12.03.15
Tunnelling machine Victoria breaks into Liverpool Street
Tunnel machine Victoria has successfully broken into the eastern end of Liverpool Street Crossrail station this week, joining her sister machine Elizabeth, which arrived in January.
The breakthrough, on Tuesday 10 March at about 1pm, is part of Crossrail’s longest tunnel drive – 8.3km from Limmo Peninsula, near Canning Town, to Farringdon.

Liverpool Street is one of 10 new Crossrail stations being built in central and south-east London. The new station will be located between London Underground’s existing Liverpool Street and Moorgate stations, with connections to both.
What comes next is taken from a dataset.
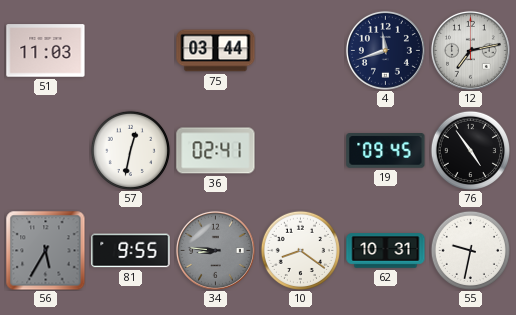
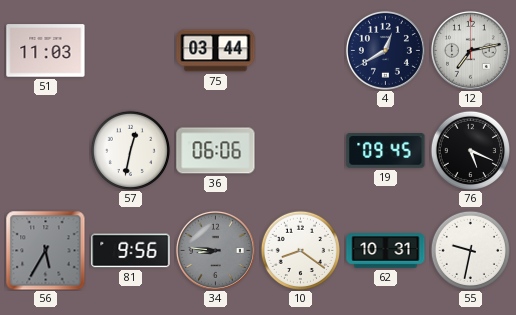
4: 11:42 -> 12:40
36: 02:41 -> 06:06
76: 4:54 -> 5:19
81: 9:55 -> 9:56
Up to now, Victoria has bored 750m of tunnel before arriving at her final destination at Farringdon station this spring, when Crossrail tunnelling will finish.
Elizabeth and Victoria are the last of Crossrail’s eight tunnel machines that have carved a route out beneath the capital, and now more than 40km out of a total 42km of tunnel has now been constructed as part of Europe’s largest infrastructure project.
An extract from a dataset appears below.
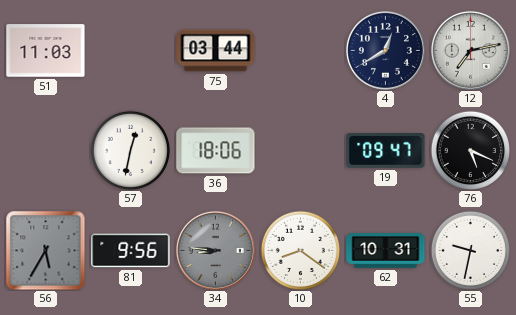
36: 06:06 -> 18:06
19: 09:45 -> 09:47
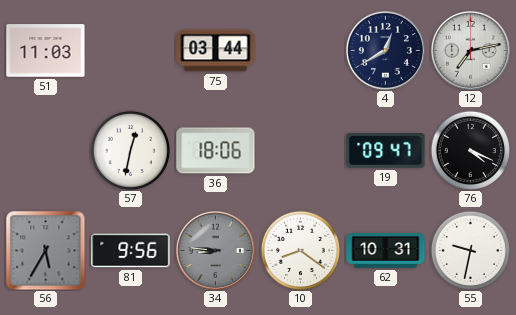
76: 5:19 -> 4:19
Joint Venture Dragados Sisk is constructing the eastern tunnels between Pudding Mill Lane and Stepney Green, Limmo Peninsula and Farringdon, and Victoria Dock Portal and Limmo.

The station tunnels at Liverpool Street have been built by a joint venture comprising Balfour Beatty, BeMo Tunnelling, Morgan Sindall and Vinci Construction.
When Elizabeth arrived at Liverpool Street in January, Crossrail CEO Andrew Wolstenholme called it a “phenomenal feat of civil engineering that London can be justifiably proud of”.
“The next challenge is to implement railway systems across the route, keeping the project on time and within budget,” he said.
Crossrail services through central London will commence in December 2018. When the TfL-run Crossrail service is fully open in 2019, it will give commuters easy access to destinations across London and the South East including Canary Wharf and Heathrow.